In another shocking move by the Central Government, a new bill “The Tribunal Reforms (Rationalisation and Conditions of Service) Act, 2021” has been passed. The bill was suggestive of abolition of five tribunals including the Intellectual Property Appellate Board (IPAB) along with others namely Airport Appellate Tribunal, Authority for Advance Rulings, Appellate Tribunal under the Cinematograph Act and Plant Varieties Protection Appellate Tribunal. 

The reasoning given by the Government behind such pronouncement is to reduce the burden on the Public Revenue as well as to deal with the issue of scarcity of staff and infrastructure for the tribunals. Specifically, in the case of IPAB, the statement of objects and reasons of the bill stated that the board is just an additional layer of litigation as most of the cases having significant implications are not settled at the tribunal level and are further moved to High Courts and Supreme Court eventually. On the contrary, on 6th December, 2019 by a statement given by Press Information Bureau, Government of India, Ministry of Commerce & Industry it was stated that the applicants of all Intellectual Property Rights (IPRs) can directly file Special Leave Petition (SLP) before the Hon’ble Supreme Court against any order of Intellectual Property Appellate Board (IPAB). The rationalisation of various tribunals was introduced by the government in 2015 and initially the reason given for this was streamlining the structure of the judiciary. For this the tribunals having similar functions were to be merged together. The Finance Act 2017 led to reducing the number of tribunals from 26 to 19 by merging some of them. It was further theorized on the basis of data of past three years that tribunals neither provide speedy disposal of cases nor did they reduce significant work load of the Courts. 

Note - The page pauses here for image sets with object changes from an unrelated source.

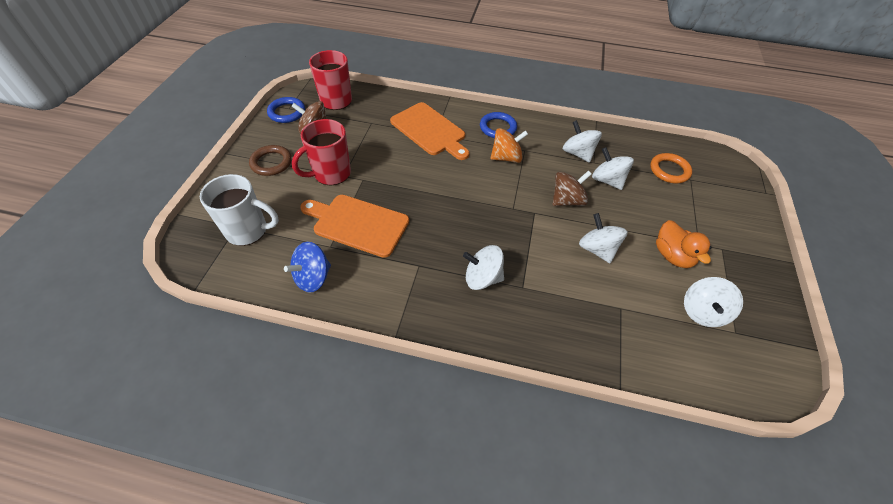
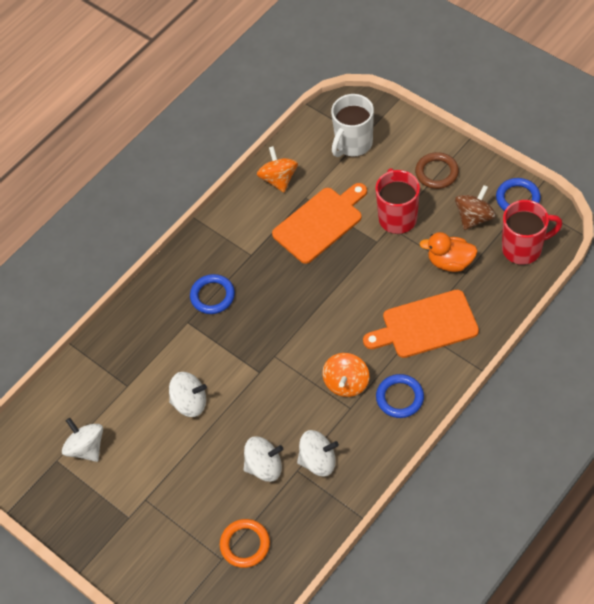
camera: 125 degrees right, 5 degrees up
blue spinning top [284,242,331,293] -> orange spinning top [257,146,298,192]
white spinning top [463,245,504,290] -> blue ring [190,274,235,314]
brown spinning top [553,171,592,206] -> none
orange duck [656,220,711,268] -> orange duck moved to [419,232,478,272]

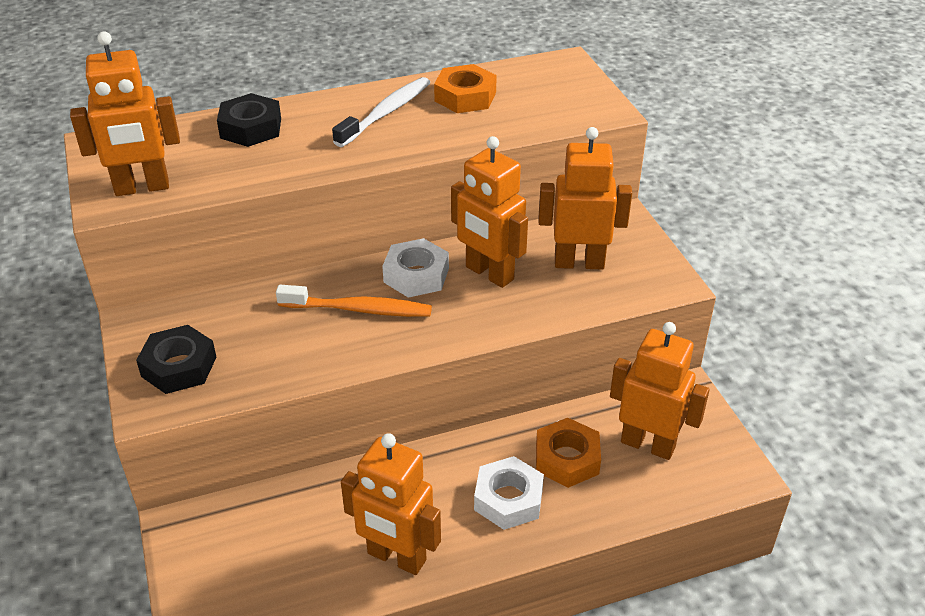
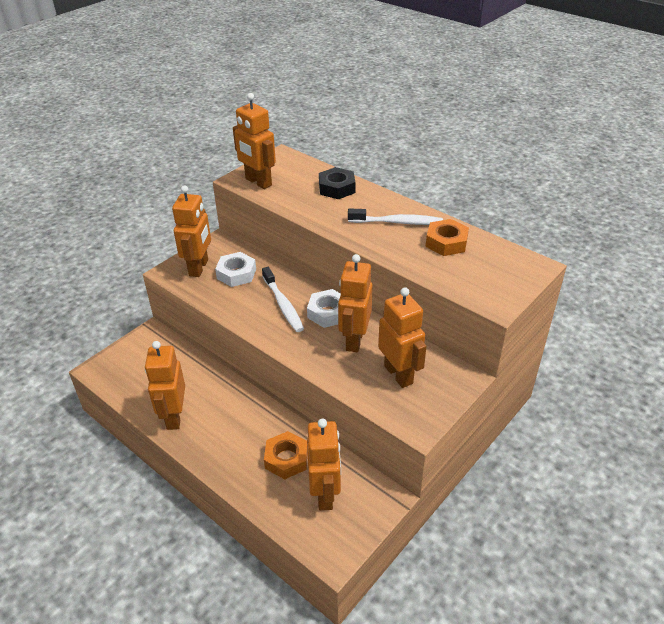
camera: 60 degrees right, 0 degrees up
black nut [136,325,216,394] -> orange robot [172,185,211,277]
orange toothbrush [276,285,432,317] -> white toothbrush [262,267,304,332]
white nut [474,456,544,530] -> white nut moved to [215,252,256,287]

The tribunals were setup under Article 323-A and 323-B of the Constitution of India after the 42nd Amendment in 1976. Taking a look at the background of the existing IPAB, it was established under a Gazette notification of the Centre Government on 15th September, 2003 to hear appeals under the Trade Marks Act, 1999 and the Geographical Indications of Goods (Registration and Protection) Act, 1999. In 2007 it was further empowered under the provisions of the Patents Act, 1970 to adjudicate patent matters and in 2017 under the provisions of Copy Right Act, 1957 to adjudicate copyright matters as well. The IPAB is headquartered in Chennai and has sittings in Chennai along with Ahmedabad, Delhi and Kolkata. The Bench of IPAB consists of one Judicial member and one technical member. The Judicial member is an experienced candidate responsible for understanding the intricacies of law and the Technical member is there for understanding the technical nuances in the application of law in Intellectual Property.

The present scenario of pendency of cases in the Supreme Court, High Courts and District Courts is not unknown. In totality there are more than 4 crore cases pending in all these courts collectively. The lack of timely appointment of judges is one factor responsible for this plaguing. Also, the poor infrastructural conditions cannot be neglected. There are problems such as absence of proper navigation system in Courts, lack of hygienic washrooms, no facilities for the access by specially-abled people and lack of proper security for courts. Indicatively abolition of tribunals may lead to increased load on the existing poorly maintained judicial system.

This has led to a hullabaloo in the Indian Intellectual Property fraternity. It is so because the outcome of these measures is sceptical. If this bill is finally enacted the cases from IPAB will have to be transferred to High Courts and there shall be an expected delay due to such transfers. There shall also be confusion in the absence of technical members in contrast to IPAB, in the understanding of cases by the Judges. Also, due to these delays in some cases patentability would come to the end before the hearing of those cases. Therefore, the people related to the field of IP are ambivalent about such decision of the Government. 

The future of the patent disputes arising in India and their settlement is highly uncertain. If the government plans to come up with exclusive patent or trademark Courts within the High Courts throughout the country, which is highly unlikely, then it can be a good decision to do so. On the other hand, it is not to be forgotten that formation of the IPAB and other tribunals as well was a fully conscious decision. The best candidates in Intellectual Property Rights were brought in as technical members who have collectively with judicial members judged a number of complex scientific matters. A number of landmark judgements have been given by IPAB which has led to streamlining the working of Patent and Trademark offices and have also led to speedy Justice delivery. However, there has been a huge problem faced in filling the vacancies of the tribunals. In the case of IPAB, since its formation, it has been without a chairperson for 1130 days in total which is more of an administrative failure rather than organisational failure. The same is observed in case of Courts as well, and hence tribunals alone cannot be blamed.

In addition to this, it is to be remembered that before the formation of IPAB all the Intellectual Property matters were directed to high courts directly and there has been a history of pendency of these matters. IPAB was an attempt to give some speed to the resolution of these matters. If there is no further plan by the government to structure the settlement of   Intellectual Property disputes within the Courts this will be a step backwards and the pendency will further increase. Therefore, these reforms have to be well planned by the Government and not just an impulsive decision.